*TASK TO CARRY OUT:* The required answer is the data below, restated word for word with images omitted.

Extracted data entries
※

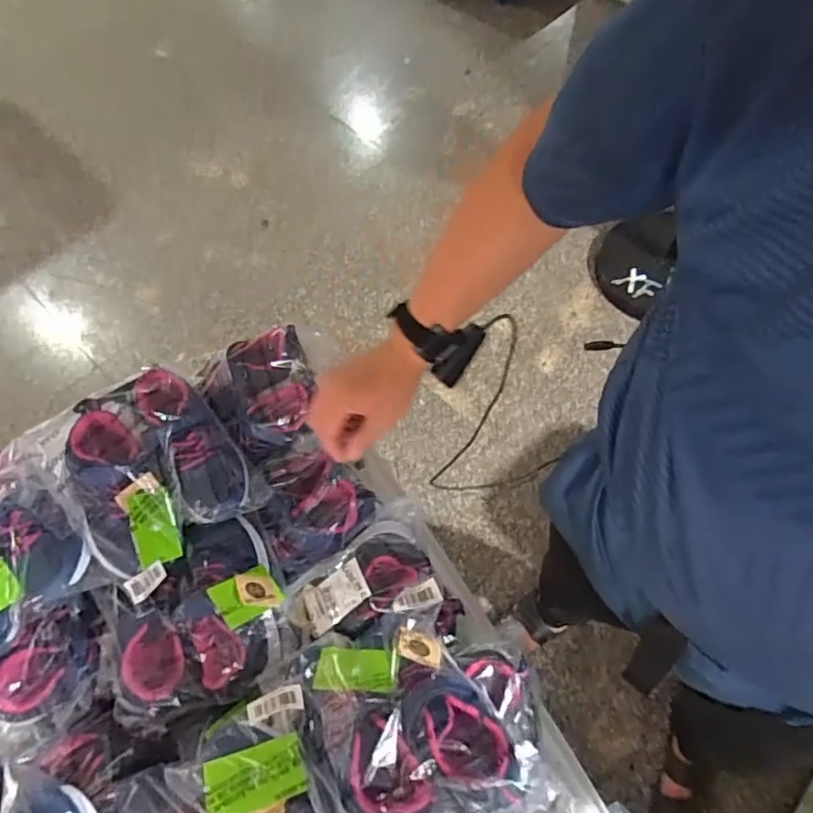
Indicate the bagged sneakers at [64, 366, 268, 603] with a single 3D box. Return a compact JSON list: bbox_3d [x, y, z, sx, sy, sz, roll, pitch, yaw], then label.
[{"bbox_3d":[-0.282,0.074,0.653,0.187,0.092,0.193,-42,67,-17],"label":"bagged sneakers"}]

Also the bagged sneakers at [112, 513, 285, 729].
[{"bbox_3d":[-0.234,0.227,0.622,0.193,0.071,0.175,-23,62,-9],"label":"bagged sneakers"}]

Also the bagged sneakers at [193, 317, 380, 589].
[{"bbox_3d":[-0.146,0.040,0.713,0.136,0.076,0.294,-26,63,-11],"label":"bagged sneakers"}]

※

*REPLY:*
Indicate the bagged sneakers at [64, 366, 268, 603] with a single 3D box. Return a compact JSON list: bbox_3d [x, y, z, sx, sy, sz, roll, pitch, yaw], then label.
[{"bbox_3d":[-0.282,0.074,0.653,0.187,0.092,0.193,-42,67,-17],"label":"bagged sneakers"}]

Also the bagged sneakers at [112, 513, 285, 729].
[{"bbox_3d":[-0.234,0.227,0.622,0.193,0.071,0.175,-23,62,-9],"label":"bagged sneakers"}]

Also the bagged sneakers at [193, 317, 380, 589].
[{"bbox_3d":[-0.146,0.040,0.713,0.136,0.076,0.294,-26,63,-11],"label":"bagged sneakers"}]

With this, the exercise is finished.